Immunum is a high-performance antibody and TCR sequence numbering tool for Rust, Python, Polars and JS/TS.
Try it in your browser: [interactive demo](https://immunum.enpicom.com/demo/).
[](https://crates.io/crates/immunum)
[](https://pypi.org/project/immunum/)
[](https://www.npmjs.com/package/immunum)
[](LICENSE)
[](https://github.com/ENPICOM/immunum/actions/workflows/ci.yml)

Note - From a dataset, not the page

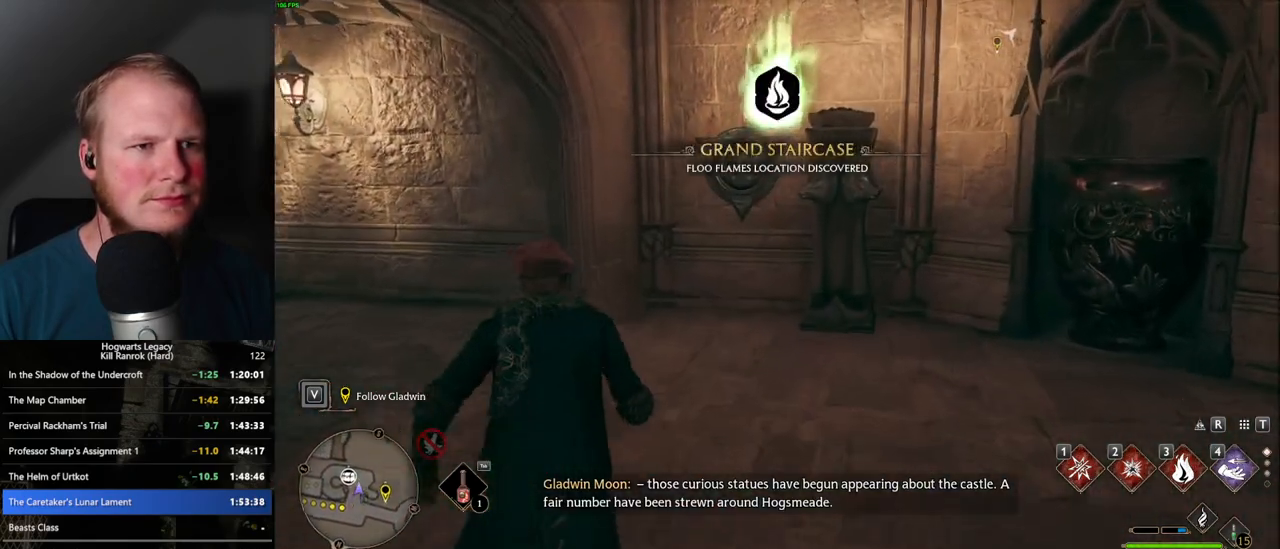
{"keys": ["w"], "mouse": [], "events": [[17, "a", "up"]]}
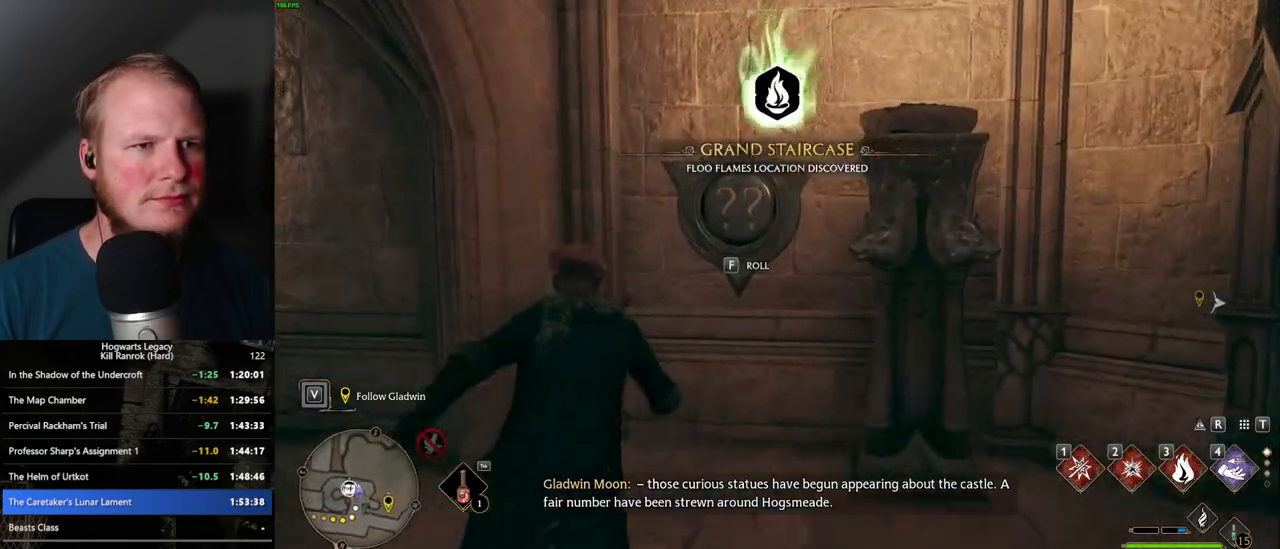
{"keys": [], "mouse": [], "events": [[84, "w", "up"], [184, "f", "down"], [267, "f", "up"]]}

[](https://immunum.enpicom.com)
## Overview
`immunum` is a library for numbering antibody and T-cell receptor (TCR) variable domain sequences. It uses Needleman-Wunsch semi-global alignment against position-specific scoring matrices built from consensus sequences, with BLOSUM62-based substitution scores.
Available as:
- **Rust crate** — core library and CLI
- **Python package** — with a [Polars](https://pola.rs) plugin for vectorized batch processing
- **npm package** — for Node.js and browsers
### Supported chains
| IGH (heavy) | TRA (alpha) |
| IGK (kappa) | TRB (beta) |
| IGL (lambda) | TRD (delta) |
| | TRG (gamma) |
Chain codes: `H` (IGH), `K` (IGK), `L` (IGL), `A` (TRA), `B` (TRB), `D` (TRD), `G` (TRG).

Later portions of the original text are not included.